We make an impact by offering:
- Enticing incentive programs and competitive benefit packages
- Retirement funds, risk benefits, and medical aid benefits
- Cell phone and data benefits, advantages fibre connection discounts, and exclusive staff discounts offered in collaboration with partner companies
Closing date for Applications: 16 April 2026.
The base location for this role is Midrand, Vodacom Campus.
The company's approved Employment Equity Plan and Targets will be considered as part of the recruitment process. As an Equal Opportunities employer, we actively encourage and welcome people with various disabilities to apply.
Vodacom is committed to an organisational culture that recognises, appreciates, and values diversity & inclusion.

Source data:
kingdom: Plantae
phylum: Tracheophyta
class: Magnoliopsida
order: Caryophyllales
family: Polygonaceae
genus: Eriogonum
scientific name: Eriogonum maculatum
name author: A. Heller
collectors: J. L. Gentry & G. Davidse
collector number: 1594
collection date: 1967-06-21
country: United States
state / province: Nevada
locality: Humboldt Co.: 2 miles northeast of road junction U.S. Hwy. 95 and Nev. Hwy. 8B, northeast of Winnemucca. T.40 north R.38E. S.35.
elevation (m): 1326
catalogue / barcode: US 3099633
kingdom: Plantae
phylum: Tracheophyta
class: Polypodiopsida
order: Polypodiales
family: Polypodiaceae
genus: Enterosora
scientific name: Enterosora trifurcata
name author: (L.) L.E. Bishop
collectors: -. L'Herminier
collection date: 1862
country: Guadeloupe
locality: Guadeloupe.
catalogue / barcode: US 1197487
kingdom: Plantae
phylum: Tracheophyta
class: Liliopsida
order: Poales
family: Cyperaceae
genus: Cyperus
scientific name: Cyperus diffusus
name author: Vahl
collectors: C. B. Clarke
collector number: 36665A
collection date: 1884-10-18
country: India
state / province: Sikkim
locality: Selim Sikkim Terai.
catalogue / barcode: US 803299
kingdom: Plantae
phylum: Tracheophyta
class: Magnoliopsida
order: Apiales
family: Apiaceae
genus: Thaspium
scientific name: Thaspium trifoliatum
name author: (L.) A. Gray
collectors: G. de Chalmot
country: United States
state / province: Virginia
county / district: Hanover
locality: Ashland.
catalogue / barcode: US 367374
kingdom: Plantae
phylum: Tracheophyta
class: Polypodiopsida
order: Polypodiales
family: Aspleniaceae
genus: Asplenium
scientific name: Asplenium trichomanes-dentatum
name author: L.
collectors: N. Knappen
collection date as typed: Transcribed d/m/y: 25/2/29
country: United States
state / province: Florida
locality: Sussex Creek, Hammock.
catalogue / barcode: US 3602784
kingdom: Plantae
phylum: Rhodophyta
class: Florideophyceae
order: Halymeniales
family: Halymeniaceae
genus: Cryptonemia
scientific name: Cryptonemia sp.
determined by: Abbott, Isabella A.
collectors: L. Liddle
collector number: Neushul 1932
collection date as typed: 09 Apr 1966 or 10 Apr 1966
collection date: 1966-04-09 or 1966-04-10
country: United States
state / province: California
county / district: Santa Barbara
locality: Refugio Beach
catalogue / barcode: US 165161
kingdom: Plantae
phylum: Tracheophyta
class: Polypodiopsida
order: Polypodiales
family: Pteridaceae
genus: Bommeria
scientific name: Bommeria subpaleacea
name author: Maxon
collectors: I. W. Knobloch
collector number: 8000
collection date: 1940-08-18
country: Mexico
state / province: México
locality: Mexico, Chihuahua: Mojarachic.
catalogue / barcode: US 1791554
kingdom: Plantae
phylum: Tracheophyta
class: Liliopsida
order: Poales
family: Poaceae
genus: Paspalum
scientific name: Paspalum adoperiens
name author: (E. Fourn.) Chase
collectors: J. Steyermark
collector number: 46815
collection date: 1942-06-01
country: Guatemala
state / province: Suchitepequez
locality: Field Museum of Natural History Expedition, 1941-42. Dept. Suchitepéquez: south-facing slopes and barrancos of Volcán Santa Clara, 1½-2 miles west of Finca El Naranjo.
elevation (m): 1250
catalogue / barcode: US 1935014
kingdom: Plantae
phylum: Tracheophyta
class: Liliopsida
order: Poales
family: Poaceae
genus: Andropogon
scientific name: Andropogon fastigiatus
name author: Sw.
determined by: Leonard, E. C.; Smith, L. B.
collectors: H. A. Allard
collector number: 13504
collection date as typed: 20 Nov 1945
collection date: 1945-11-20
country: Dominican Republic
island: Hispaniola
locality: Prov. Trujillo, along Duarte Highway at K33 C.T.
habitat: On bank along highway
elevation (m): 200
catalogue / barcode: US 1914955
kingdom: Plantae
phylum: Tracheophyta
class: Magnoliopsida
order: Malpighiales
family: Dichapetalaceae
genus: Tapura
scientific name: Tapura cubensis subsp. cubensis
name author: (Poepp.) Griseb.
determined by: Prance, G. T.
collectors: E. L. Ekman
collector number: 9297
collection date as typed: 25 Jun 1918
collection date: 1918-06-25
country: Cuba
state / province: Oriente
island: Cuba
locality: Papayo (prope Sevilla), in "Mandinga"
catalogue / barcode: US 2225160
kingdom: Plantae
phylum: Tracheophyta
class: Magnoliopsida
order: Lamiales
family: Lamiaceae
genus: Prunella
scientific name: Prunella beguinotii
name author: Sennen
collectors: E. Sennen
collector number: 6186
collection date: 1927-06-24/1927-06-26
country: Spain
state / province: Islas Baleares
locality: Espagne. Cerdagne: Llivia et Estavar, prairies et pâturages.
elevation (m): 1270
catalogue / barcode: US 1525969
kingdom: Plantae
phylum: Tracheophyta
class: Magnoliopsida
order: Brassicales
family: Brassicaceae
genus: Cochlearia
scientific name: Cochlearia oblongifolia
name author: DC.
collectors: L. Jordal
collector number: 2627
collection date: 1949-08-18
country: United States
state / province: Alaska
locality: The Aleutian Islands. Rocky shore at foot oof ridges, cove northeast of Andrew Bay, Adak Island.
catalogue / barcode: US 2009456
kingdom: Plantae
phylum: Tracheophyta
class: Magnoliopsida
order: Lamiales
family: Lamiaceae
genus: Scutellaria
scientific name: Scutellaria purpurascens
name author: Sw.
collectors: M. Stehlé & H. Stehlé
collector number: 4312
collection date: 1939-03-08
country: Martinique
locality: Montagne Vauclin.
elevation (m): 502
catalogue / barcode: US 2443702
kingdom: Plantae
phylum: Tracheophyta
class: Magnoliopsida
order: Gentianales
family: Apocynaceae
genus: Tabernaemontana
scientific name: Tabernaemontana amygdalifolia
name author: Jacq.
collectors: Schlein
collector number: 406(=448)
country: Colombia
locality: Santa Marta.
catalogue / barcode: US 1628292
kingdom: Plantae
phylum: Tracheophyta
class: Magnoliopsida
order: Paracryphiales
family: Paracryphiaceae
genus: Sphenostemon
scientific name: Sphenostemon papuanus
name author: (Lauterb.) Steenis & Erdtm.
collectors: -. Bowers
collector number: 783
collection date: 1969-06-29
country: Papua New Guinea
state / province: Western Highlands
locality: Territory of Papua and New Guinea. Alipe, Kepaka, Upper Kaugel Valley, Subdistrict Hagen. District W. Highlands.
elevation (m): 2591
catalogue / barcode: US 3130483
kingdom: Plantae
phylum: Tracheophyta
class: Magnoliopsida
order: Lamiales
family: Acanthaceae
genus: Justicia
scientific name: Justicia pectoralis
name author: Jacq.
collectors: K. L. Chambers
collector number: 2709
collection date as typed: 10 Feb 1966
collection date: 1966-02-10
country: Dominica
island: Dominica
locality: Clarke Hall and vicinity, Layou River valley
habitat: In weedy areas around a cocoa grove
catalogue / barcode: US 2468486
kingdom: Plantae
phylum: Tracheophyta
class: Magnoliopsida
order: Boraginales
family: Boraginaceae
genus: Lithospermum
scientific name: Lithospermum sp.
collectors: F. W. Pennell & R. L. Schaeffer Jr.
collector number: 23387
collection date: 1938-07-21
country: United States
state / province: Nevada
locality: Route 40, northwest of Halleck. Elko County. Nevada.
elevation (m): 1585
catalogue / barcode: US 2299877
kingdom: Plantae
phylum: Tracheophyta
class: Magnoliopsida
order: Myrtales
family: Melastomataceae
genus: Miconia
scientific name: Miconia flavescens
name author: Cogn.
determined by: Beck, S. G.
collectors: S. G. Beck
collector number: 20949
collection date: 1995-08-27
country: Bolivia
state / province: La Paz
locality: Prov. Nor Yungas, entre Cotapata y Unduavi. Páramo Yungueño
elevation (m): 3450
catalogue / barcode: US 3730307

● **QUESTIONS ON THE MATERIAL**:
**a.** Copy verbatim the part of the Vodacom job posting that opens with the words containing "We make an impact" and closes with "16 April 2026.".
**b.** List every offering in the Vodacom job posting whose name contains the word "benefit" or "benefits".
**c.** According to the Vodacom job posting, what is the closing date for applications?
The items have no role in this exercise.

● **EXERCISE SOLUTIONS**:
**a.**
We make an impact by offering:
- Enticing incentive programs and competitive benefit packages
- Retirement funds, risk benefits, and medical aid benefits
- Cell phone and data benefits, advantages fibre connection discounts, and exclusive staff discounts offered in collaboration with partner companies
Closing date for Applications: 16 April 2026.

**b.**
- Competitive benefit packages
- Risk benefits
- Medical aid benefits
- Cell phone and data benefits

**c.** 16 April 2026.